For some people, daily hassles like having a wrong order at Starbucks or misplacing your keys can add up and be really stressful, but you're still completely in control of how much and how long they could affect you.
Because small, trivial things are just that -- small and trivial. They don't matter. Don't let them matter. Train yourself to take it easy. Learn to accept and deal with the situation instead of having a victim mindset "Why must it be me?". It's not just you. It's everyone. Annoying stuff happen sometimes and it's okay. Let it go.
Regretting is a normal reaction when things don't turn out the way you want. But dragging it out is unhealthy and time-wasting. So is living in the past. It doesn't make things right. If anything, it will suck you dry sooner or later and that'll be what you actually regret letting happen.
Accept what's done is done and focus on the present.

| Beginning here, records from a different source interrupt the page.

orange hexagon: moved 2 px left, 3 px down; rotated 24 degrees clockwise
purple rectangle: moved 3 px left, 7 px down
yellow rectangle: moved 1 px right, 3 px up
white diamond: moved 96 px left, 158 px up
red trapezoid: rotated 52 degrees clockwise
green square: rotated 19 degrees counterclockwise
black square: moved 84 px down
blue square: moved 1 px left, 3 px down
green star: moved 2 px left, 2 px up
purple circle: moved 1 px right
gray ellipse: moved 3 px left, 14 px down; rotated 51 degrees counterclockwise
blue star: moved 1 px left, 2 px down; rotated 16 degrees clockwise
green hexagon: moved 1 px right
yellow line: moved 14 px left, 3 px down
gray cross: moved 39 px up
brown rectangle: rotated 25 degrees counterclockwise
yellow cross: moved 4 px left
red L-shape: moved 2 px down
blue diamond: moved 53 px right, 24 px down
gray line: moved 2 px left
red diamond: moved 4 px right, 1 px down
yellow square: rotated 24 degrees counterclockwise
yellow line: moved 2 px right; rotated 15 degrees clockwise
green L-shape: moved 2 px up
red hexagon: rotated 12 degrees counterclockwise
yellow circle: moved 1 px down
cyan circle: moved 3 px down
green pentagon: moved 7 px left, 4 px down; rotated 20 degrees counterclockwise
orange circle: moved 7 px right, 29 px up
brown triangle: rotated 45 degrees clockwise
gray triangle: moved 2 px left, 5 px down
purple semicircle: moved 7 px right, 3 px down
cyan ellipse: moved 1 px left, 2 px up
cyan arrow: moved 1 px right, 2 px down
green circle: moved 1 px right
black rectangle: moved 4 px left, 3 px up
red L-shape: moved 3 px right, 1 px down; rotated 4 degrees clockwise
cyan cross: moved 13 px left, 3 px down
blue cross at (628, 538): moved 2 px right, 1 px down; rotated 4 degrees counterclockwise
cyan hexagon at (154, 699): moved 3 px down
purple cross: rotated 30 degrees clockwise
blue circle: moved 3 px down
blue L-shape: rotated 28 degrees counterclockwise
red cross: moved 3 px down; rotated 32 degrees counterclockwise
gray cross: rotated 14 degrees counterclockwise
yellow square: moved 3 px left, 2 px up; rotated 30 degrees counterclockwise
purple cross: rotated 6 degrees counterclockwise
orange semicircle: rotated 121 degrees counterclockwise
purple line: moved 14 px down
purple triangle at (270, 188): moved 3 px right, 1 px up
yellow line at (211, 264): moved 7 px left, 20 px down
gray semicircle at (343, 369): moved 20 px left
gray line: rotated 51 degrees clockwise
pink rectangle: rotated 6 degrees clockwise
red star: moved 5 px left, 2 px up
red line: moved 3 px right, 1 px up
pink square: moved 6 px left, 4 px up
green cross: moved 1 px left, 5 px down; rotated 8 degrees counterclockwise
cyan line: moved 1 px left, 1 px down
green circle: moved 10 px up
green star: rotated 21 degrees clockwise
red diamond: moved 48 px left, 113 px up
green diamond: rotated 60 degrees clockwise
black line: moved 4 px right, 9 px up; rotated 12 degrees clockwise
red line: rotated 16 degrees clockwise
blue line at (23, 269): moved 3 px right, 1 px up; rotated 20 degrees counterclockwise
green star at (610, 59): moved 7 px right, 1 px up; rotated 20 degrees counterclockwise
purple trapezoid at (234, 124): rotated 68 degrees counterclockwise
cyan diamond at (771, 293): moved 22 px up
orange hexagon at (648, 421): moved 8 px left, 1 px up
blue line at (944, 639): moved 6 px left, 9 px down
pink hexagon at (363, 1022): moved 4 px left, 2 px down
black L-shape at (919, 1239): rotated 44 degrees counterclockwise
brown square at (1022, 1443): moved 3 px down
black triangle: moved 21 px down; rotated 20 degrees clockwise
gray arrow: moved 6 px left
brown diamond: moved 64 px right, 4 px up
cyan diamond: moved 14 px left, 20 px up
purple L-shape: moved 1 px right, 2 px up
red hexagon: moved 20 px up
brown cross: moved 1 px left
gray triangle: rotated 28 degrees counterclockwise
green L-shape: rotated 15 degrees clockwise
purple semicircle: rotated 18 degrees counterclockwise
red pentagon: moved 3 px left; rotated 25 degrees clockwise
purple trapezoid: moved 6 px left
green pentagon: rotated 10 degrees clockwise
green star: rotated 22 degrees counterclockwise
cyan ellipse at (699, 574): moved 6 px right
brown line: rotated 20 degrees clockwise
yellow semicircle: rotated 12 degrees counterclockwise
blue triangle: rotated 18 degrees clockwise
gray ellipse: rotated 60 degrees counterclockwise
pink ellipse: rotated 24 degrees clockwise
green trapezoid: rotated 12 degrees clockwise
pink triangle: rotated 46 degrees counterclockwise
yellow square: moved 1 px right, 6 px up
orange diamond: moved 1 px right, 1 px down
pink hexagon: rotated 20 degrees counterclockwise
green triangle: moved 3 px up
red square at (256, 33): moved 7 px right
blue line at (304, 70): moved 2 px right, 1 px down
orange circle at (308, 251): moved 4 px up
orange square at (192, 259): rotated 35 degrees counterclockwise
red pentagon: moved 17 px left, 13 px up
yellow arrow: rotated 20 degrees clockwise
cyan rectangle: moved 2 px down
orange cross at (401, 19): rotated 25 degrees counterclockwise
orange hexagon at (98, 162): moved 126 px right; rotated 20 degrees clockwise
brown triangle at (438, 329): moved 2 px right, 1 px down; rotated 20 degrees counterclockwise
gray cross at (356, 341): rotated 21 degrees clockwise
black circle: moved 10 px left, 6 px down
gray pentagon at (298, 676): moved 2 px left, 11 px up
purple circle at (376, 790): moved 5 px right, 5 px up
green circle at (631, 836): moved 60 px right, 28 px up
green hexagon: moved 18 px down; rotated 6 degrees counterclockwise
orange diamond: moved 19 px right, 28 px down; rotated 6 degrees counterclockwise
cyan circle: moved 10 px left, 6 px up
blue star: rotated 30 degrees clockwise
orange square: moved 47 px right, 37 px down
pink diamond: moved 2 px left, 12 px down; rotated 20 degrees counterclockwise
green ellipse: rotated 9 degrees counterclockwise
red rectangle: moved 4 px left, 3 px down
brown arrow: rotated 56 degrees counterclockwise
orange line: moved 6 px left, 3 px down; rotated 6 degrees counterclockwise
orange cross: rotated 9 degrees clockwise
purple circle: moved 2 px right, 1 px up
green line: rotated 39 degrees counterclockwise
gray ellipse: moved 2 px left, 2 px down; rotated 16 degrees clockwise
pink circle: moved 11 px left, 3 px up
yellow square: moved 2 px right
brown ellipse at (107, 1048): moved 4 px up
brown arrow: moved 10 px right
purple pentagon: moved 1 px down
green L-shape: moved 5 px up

If still have regret, remember this: you only regret because you know what you know now. But you didn't know what you know and you had done what felt right to you at that moment. Cut yourself some slack. It's just life -- in the end, nothing matters.
Happiness and life satisfaction comes from within, not just from external factors and definitely not from wanting more. It will only make you insecure because no matter how rich you are, you can never have enough and feel enough. Possessions might add joy to your life but they are not sustainable. They can even be addictive and especially costly. As your list of wants extends, your ability to afford it is likely to be limited. At this point, you don'tonly add to your life unnecessary distress but also get yourself into serious financial problems.
On the other hand, keeping your living space and desires minimal saves you money and time. You don't have to waste too much energy worrying about how to maintain it or what to do with all the things you have yet you don't need. Also, minimal living can help you clear your mind and appreciate what you have, hence over time peace and contentment.
If you want to succeed, you need a plan to get to where you want to be. If you want to materialize that plan, you need to set goals. Many people make the mistake of setting impractically ambitious goals and getting disheartened on the way because they can't possibly see any result or simply have no idea how to achieve those goals.
In this regard, small goals do wonder. They are achievable and motivating. For example, instead of aiming to start a business and become a millionaire in five years, you could aim to earn extra $100 a week and actually make that happen.
So the best strategy is, do what you are capable of doing right now and keep an eye on what's truly important in the long-term. With perseverance and hard work, one day you will get there.
Along the way as you meet obstacles and challenges, frustration is bound to arise. Especially when life gets stagnant and you temporarily see no progress, you might feel like all your effort is in for nothing and you will never make it.
The truth is, at this point, whether you make it or not all depends on the power of your mind. You could give up or you could tell yourself to stay calm and keep working towards your goals because you believe in your ability and vision. Which option do you choose?
Take your time. Lots of time. It's all okay. You don't need to rush because you don't need to prove yourself to anyone at all. Trust your judgement and believe that it's never too late. It's always a chance to turn your life around.
After all, life is temporary. Your job, your relationships, your possessions - nothing is forever. They will be changed or gone one day. Even yourself. I'm sorry but one day you will die. We all die. And it's absolutely okay. That's life. There is no point of holding on to something too much and beating yourself up over it. There's also no point of making your own life harder by torturing yourself with negative thoughts.
So be nice and kind to yourself. Embrace all what you are. Live fully for each moment. Let go of the past and the people who have done wrong to you. And don't take life too seriously.